* **Exercise prompt**
From the column on Trump's rallies, pull out everything from "By CHARLES M." down to "regression.", copied word for word.

By CHARLES M. BLOW
The New York Times, August 1st, 2018
It is simply not healthy for the country to have a president stuck perpetually in attack mode, fighting enemies real and imagined, pushing a toxic agenda that mixes the exaltation of grievance and the grinding of axes.
The New York Times, August 1st, 2018
It is simply not healthy for the country to have a president stuck perpetually in attack mode, fighting enemies real and imagined, pushing a toxic agenda that mixes the exaltation of grievance and the grinding of axes.
The president’s recent rallies have come to
resemble orgies for Donald Trump’s ego, spaces in which he can receive endless,
unmeasured adulation and in which the crowds can gather for a revival of an
anger that registers as near-religious. They can experience a communal
affirmation that they are not alone in their intolerance, outrage and
regression.
At these moments, the preacher and the pious
share a spiritual moment of darkness.
Such was the case again this week at a Trump rally in Florida, at which his supporters
aggressively heckled and harassed the free press that Trump incessantly brands
with the false descriptor of “fake news.”

* **Supplied data**
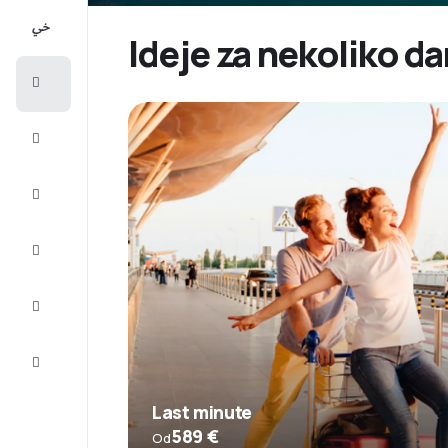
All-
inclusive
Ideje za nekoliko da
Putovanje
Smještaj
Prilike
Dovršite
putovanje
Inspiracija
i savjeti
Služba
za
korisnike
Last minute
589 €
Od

==

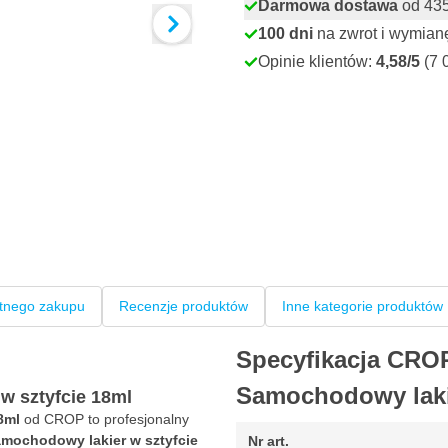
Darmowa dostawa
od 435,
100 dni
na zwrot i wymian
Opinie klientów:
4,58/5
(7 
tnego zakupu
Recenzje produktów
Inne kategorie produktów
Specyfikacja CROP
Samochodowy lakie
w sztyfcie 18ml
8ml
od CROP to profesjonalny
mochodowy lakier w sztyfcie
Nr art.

* **Output of the exercise**
By CHARLES M. BLOW
The New York Times, August 1st, 2018
It is simply not healthy for the country to have a president stuck perpetually in attack mode, fighting enemies real and imagined, pushing a toxic agenda that mixes the exaltation of grievance and the grinding of axes.
The New York Times, August 1st, 2018
It is simply not healthy for the country to have a president stuck perpetually in attack mode, fighting enemies real and imagined, pushing a toxic agenda that mixes the exaltation of grievance and the grinding of axes.
The president’s recent rallies have come to
resemble orgies for Donald Trump’s ego, spaces in which he can receive endless,
unmeasured adulation and in which the crowds can gather for a revival of an
anger that registers as near-religious. They can experience a communal
affirmation that they are not alone in their intolerance, outrage and
regression.